--- GIVEN DATA Enclosed Below ---
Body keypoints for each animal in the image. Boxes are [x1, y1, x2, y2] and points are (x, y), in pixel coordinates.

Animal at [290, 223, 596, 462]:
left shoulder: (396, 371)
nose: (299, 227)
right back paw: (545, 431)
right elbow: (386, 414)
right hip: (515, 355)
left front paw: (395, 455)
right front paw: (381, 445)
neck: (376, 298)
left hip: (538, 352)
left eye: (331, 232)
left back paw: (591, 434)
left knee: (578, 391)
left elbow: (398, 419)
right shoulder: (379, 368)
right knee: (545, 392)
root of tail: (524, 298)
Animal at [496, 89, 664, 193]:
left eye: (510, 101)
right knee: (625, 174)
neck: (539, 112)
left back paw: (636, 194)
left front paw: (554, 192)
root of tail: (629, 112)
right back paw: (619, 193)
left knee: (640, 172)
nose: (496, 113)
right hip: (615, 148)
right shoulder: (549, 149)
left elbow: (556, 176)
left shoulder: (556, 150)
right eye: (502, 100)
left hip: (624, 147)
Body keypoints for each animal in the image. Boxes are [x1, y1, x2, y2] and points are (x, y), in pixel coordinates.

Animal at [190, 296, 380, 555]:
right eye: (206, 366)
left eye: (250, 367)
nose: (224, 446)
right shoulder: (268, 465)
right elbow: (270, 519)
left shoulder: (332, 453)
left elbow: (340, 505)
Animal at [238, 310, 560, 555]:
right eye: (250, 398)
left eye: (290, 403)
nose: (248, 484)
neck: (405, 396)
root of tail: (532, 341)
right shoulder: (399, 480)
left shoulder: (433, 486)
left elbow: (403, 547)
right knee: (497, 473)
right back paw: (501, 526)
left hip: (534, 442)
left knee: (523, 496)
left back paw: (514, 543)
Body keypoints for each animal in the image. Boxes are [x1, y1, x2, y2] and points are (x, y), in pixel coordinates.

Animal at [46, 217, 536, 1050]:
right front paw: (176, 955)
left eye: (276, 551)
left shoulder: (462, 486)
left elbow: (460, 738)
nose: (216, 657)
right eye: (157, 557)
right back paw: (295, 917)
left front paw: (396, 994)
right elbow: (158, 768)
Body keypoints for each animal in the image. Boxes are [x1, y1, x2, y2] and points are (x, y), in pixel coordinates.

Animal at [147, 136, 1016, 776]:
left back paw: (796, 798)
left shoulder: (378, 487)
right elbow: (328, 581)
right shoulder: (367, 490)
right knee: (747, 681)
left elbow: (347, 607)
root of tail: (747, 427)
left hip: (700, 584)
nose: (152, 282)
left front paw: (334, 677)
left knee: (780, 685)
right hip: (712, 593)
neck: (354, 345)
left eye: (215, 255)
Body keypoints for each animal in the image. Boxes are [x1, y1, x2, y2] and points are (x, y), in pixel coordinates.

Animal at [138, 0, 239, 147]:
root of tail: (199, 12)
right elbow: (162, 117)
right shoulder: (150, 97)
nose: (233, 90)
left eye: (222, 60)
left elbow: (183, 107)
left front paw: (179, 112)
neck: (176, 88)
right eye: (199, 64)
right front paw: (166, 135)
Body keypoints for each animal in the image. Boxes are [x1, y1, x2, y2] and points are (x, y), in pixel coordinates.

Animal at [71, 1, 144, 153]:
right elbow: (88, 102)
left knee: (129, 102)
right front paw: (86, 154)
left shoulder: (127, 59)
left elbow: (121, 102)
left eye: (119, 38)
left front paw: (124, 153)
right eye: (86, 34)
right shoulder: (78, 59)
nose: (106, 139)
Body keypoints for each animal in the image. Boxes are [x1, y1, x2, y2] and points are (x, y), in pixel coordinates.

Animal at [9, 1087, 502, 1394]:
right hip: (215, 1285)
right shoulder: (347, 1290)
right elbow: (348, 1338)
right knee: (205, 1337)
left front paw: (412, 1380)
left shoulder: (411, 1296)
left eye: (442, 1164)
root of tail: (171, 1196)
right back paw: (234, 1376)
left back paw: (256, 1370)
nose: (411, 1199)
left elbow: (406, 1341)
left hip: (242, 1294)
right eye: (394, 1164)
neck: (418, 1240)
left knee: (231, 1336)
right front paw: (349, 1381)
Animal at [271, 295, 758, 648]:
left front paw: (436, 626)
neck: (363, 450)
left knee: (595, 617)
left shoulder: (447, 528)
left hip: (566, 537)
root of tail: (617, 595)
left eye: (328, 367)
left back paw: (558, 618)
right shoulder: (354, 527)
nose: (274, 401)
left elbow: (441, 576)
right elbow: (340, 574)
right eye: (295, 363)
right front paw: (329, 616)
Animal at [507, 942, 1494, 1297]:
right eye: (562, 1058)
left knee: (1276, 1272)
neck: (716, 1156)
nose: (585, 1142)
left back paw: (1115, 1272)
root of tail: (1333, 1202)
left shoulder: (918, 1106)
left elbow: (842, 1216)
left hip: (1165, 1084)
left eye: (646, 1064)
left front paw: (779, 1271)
--- End of Enclosed GIVEN DATA ---
Look through the records and gather each line with the word "tail".

> ANSWER FOR THE TASK:
root of tail: (524, 298)
root of tail: (629, 112)
root of tail: (532, 341)
root of tail: (747, 427)
root of tail: (199, 12)
root of tail: (171, 1196)
root of tail: (617, 595)
root of tail: (1333, 1202)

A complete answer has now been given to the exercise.